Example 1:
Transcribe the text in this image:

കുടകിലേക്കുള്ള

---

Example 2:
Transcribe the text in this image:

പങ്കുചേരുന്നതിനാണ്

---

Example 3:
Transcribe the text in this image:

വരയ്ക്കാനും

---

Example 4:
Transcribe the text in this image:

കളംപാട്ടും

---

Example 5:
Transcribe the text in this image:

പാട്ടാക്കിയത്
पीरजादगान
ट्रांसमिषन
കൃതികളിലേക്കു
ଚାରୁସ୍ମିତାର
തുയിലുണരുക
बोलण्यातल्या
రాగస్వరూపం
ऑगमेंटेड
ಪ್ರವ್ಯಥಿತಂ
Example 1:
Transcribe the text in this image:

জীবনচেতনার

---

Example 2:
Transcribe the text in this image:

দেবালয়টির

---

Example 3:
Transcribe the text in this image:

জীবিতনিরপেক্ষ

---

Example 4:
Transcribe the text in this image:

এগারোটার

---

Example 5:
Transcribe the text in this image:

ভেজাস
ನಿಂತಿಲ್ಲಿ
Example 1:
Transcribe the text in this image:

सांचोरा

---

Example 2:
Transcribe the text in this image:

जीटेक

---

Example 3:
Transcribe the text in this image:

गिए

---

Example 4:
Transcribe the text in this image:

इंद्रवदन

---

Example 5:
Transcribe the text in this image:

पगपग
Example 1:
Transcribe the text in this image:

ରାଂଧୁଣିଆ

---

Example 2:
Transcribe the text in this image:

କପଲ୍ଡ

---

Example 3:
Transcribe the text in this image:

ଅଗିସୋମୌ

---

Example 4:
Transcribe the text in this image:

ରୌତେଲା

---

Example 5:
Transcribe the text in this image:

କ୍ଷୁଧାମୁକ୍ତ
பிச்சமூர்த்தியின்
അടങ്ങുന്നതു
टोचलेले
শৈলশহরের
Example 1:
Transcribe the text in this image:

## Goal of the exercise
Write out the material from the first line to the last, exactly.

## Written answer
Example 1:
Transcribe the text in this image:

കുടകിലേക്കുള്ള

---

Example 2:
Transcribe the text in this image:

പങ്കുചേരുന്നതിനാണ്

---

Example 3:
Transcribe the text in this image:

വരയ്ക്കാനും

---

Example 4:
Transcribe the text in this image:

കളംപാട്ടും

---

Example 5:
Transcribe the text in this image:

പാട്ടാക്കിയത്
पीरजादगान
ट्रांसमिषन
കൃതികളിലേക്കു
ଚାରୁସ୍ମିତାର
തുയിലുണരുക
बोलण्यातल्या
రాగస్వరూపం
ऑगमेंटेड
ಪ್ರವ್ಯಥಿತಂ
Example 1:
Transcribe the text in this image:

জীবনচেতনার

---

Example 2:
Transcribe the text in this image:

দেবালয়টির

---

Example 3:
Transcribe the text in this image:

জীবিতনিরপেক্ষ

---

Example 4:
Transcribe the text in this image:

এগারোটার

---

Example 5:
Transcribe the text in this image:

ভেজাস
ನಿಂತಿಲ್ಲಿ
Example 1:
Transcribe the text in this image:

सांचोरा

---

Example 2:
Transcribe the text in this image:

जीटेक

---

Example 3:
Transcribe the text in this image:

गिए

---

Example 4:
Transcribe the text in this image:

इंद्रवदन

---

Example 5:
Transcribe the text in this image:

पगपग
Example 1:
Transcribe the text in this image:

ରାଂଧୁଣିଆ

---

Example 2:
Transcribe the text in this image:

କପଲ୍ଡ

---

Example 3:
Transcribe the text in this image:

ଅଗିସୋମୌ

---

Example 4:
Transcribe the text in this image:

ରୌତେଲା

---

Example 5:
Transcribe the text in this image:

କ୍ଷୁଧାମୁକ୍ତ
பிச்சமூர்த்தியின்
അടങ്ങുന്നതു
टोचलेले
শৈলশহরের
Example 1:
Transcribe the text in this image:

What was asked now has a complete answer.